Deep fakes aren’t innocent even when they’re meant to be the subject of popcorn TV. There’s been a backlash against Deep Fake Love, made in Spain for Netflix, in which participants have to watch their partners in flagrante with other people and decide if it’s real. 

Real world response. Digital fakes aren’t new. David Cope, a Californian professor of music and computer science, co-wrote 5,000 Bach-style chorales with a programme called Emmy in 2005. But with AI, deep fakes are racing ahead of regulation and non-governmental players are trying to catch up. 

  • On consumer and IP rights: Universal Music’s CEO, Jeff Harleston, implored Congress last month to pass laws protecting artists against the unauthorised use of their voice or likeness in deep fakes; mandating labelling of AI-generated content; and giving copyright owners the right to view the training data in AI models.
  • On due diligence and data governance, the Harvard Business Review recommends careful vetting of sources if building bespoke models; checking of source documentation if using them off the shelf; privacy as the default setting in all work with AI; not exposing sensitive data to large language models if possible; and always updating security software. 

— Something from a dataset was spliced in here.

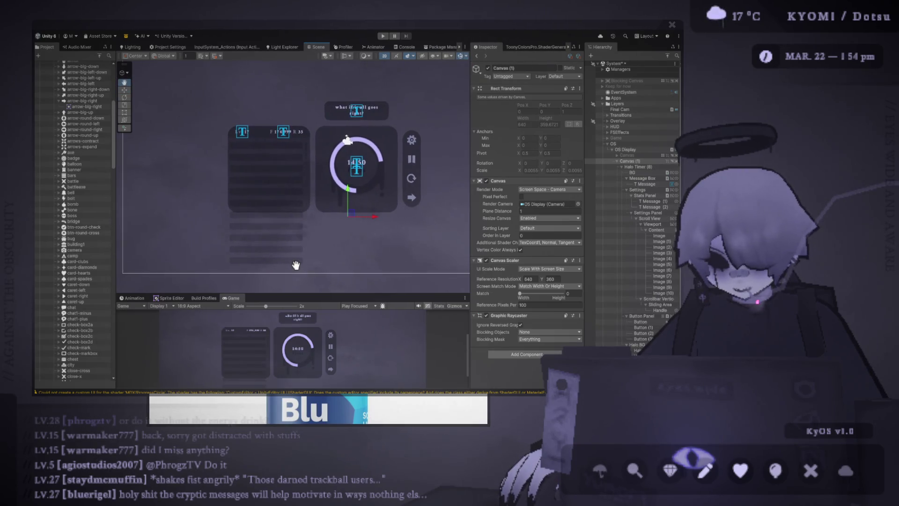
{"action": "scroll", "coordinate": [290, 203], "scroll_direction": "up", "scroll_amount": 3}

Also, it probably makes sense to lawyer up. Liam Tolen and Chris Fotheringham of Ashfords, the law firm, say UK courts don’t recognise copyright infringement as US courts do if a deep fake lifts only the sound of an artist’s voice rather than actual words. As for footage, they offer the hypothetical example of fake footage of Justin Bieber kicking a swan. That could be grounds for a defamation claim – but it hasn’t been tested yet.